More elitist than what we have now? Disagree.
The problem here is that you're forgetting that this is what's happening right now. For every dollar put into Medicare, Americans are taking $3 out. So you can't point to our current system, and act like it's running on a balanced budget. It's not. And with each passing year, we're borrowing more and more money to give care to our seniors.
So did you know that total Medicare spending was $644 Billion? Well, do you also know what we blew on payments on interest for all that borrowing?
$591 Billion in 2019. So we're just shy of paying more interest on borrowing money than we are paying for Medicare in its entirety. So asking 'where is the monty going to come from" completely ignores that the CURRENT Health Care system isn't working financially.
We have a nation of Americans who don't want to pay for what they are getting.
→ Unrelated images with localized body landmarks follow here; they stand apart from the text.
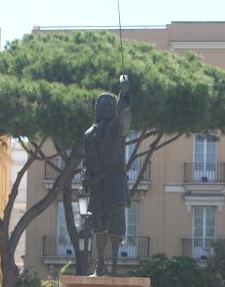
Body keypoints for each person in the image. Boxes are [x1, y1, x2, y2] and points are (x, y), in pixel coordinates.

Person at [82, 74, 131, 276]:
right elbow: (86, 159)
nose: (105, 108)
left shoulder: (116, 128)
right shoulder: (89, 134)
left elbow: (124, 117)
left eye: (109, 105)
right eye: (102, 105)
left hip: (115, 183)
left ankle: (115, 266)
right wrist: (85, 177)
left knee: (117, 227)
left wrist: (125, 94)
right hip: (97, 185)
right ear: (97, 109)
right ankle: (100, 265)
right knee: (98, 226)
And any time you mention raising taxes to a reasonable level? This group of Americans trots out silliness like "you want to punish success" or "these corporations create jobs 'therefore' you can't tax them" or "I'm taxed too much as it is".
But when they turn 65? Oh, you better have their health care waiting for them. And you better educate their kids for free. And have State Universities at the ready. And have bailouts when pandemics hit.
IMHO, as is with the Pandemic? We have an unfixable cultural problem in America. They want the government out of their lives....right before they turn to the government for everything-----education, infrastructure, health care, subsidies, tax breaks, and on and on. We cannot manage a government with this cultural attitude. It doesn't work.